The records sit below. Return every line in them that holds the word "ΠΕΙΡΑΙΑΣ".
─── SOURCE INFORMATION
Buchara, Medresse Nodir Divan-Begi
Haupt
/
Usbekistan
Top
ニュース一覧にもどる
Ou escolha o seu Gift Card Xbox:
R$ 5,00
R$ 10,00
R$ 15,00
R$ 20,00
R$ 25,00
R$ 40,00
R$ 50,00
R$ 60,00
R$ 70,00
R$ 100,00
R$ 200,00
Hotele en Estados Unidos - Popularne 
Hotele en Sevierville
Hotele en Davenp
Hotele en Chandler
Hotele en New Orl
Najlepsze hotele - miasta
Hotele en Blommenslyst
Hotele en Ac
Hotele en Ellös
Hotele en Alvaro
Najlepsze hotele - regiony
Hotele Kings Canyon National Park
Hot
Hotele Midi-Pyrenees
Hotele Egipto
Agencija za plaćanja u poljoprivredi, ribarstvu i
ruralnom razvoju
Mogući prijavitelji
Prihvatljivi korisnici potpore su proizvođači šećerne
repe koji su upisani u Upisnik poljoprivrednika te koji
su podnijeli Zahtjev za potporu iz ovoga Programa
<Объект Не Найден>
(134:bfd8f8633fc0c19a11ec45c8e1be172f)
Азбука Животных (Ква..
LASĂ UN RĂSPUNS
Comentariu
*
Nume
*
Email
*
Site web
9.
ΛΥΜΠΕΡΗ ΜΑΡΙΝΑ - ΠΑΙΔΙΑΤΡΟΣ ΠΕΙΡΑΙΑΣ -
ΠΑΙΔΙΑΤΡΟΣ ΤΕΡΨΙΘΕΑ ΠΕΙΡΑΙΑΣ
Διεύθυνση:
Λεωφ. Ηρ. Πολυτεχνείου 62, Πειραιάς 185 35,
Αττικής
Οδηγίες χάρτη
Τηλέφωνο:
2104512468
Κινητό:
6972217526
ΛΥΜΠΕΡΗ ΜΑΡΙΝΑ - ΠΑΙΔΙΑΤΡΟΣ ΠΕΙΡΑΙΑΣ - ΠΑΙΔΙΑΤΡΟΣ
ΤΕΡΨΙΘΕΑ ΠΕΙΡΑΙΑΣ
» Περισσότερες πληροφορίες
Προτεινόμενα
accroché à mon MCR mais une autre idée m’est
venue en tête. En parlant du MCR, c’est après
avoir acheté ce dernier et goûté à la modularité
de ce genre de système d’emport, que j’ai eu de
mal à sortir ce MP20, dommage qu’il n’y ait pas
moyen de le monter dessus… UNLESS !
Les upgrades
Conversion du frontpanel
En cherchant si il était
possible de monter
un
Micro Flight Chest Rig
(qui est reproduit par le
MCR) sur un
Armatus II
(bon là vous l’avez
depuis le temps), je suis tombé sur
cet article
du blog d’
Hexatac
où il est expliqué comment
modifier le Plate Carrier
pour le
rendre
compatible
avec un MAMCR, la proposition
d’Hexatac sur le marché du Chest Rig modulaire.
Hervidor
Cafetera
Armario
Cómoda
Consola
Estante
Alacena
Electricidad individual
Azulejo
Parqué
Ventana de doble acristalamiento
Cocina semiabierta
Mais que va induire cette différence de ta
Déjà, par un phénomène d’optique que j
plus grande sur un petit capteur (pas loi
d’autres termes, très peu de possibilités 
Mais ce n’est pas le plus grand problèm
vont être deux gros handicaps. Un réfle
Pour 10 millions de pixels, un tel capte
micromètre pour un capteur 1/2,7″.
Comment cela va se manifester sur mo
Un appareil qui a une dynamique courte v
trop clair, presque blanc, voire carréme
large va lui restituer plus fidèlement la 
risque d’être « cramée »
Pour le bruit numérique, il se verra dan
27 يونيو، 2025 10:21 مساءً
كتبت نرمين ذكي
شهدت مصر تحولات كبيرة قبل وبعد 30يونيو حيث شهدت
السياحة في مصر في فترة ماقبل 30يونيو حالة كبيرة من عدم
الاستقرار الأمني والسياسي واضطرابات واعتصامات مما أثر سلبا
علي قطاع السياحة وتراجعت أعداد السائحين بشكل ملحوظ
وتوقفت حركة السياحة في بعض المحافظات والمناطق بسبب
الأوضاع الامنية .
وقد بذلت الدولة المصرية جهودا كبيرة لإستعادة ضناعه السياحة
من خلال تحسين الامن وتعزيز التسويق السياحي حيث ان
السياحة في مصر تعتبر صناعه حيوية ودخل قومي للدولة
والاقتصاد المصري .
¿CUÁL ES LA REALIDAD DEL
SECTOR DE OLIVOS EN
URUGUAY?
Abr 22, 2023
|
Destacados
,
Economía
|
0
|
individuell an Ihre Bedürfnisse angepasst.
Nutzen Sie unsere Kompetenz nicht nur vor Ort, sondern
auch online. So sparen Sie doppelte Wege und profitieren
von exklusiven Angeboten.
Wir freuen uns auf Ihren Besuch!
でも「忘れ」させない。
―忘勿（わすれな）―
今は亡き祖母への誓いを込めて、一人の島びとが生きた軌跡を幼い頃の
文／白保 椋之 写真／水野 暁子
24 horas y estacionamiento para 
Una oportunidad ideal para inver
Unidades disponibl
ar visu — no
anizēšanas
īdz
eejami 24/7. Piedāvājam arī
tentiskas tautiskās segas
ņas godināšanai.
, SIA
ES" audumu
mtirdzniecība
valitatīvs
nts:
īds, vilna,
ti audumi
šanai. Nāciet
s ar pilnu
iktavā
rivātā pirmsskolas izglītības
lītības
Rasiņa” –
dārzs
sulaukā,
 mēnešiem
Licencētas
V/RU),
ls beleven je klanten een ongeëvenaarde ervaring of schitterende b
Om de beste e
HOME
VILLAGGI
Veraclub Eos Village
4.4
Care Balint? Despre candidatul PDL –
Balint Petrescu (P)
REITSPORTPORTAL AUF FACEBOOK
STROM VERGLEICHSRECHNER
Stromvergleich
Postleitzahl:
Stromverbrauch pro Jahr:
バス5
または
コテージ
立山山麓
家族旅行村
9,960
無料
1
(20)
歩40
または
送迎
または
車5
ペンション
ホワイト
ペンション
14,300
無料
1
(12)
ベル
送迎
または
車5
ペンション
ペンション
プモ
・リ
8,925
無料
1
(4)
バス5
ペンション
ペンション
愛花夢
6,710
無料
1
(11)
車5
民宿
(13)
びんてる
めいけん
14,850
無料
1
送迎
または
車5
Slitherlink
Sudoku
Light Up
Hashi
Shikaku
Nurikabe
──────
» WRITTEN RESPONSE
ΛΥΜΠΕΡΗ ΜΑΡΙΝΑ - ΠΑΙΔΙΑΤΡΟΣ ΠΕΙΡΑΙΑΣ -
ΠΑΙΔΙΑΤΡΟΣ ΤΕΡΨΙΘΕΑ ΠΕΙΡΑΙΑΣ
ΛΥΜΠΕΡΗ ΜΑΡΙΝΑ - ΠΑΙΔΙΑΤΡΟΣ ΠΕΙΡΑΙΑΣ - ΠΑΙΔΙΑΤΡΟΣ
ΤΕΡΨΙΘΕΑ ΠΕΙΡΑΙΑΣ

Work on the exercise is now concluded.